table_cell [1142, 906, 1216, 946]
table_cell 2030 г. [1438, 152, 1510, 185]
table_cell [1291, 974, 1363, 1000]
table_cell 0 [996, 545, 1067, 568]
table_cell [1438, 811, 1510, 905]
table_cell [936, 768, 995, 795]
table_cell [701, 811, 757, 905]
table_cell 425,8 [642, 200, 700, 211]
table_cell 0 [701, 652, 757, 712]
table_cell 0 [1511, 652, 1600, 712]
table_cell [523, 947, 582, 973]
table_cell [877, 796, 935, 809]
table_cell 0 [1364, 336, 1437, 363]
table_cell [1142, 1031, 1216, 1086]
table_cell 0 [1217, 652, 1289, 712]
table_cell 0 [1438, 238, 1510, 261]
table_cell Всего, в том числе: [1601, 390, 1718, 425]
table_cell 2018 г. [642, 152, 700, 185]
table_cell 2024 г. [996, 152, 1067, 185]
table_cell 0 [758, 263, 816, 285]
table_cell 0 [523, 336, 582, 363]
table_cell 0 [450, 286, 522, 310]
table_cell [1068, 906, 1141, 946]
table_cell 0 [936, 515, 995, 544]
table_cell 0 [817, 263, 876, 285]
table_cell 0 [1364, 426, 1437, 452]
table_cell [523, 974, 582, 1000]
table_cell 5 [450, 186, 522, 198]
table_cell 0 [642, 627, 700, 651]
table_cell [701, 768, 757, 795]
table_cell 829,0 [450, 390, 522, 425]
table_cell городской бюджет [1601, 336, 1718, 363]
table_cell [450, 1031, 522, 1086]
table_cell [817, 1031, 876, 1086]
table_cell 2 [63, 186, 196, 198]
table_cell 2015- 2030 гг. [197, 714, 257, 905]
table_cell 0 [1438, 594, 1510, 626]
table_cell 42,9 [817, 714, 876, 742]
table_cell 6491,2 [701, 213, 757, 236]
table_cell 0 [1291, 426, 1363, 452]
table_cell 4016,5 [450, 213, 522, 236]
******************************
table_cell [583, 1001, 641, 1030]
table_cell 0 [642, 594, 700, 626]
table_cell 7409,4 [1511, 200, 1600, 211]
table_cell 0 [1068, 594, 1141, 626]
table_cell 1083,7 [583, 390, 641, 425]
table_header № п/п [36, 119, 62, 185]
******************************
Precisely the lines between those holding "table_cell [701, 768, 757, 795]" and "table_cell [450, 1031, 522, 1086]", inclusive, are to be reproduced from the listing above, with nothing added.

table_cell [701, 768, 757, 795]
table_cell 829,0 [450, 390, 522, 425]
table_cell городской бюджет [1601, 336, 1718, 363]
table_cell [450, 1031, 522, 1086]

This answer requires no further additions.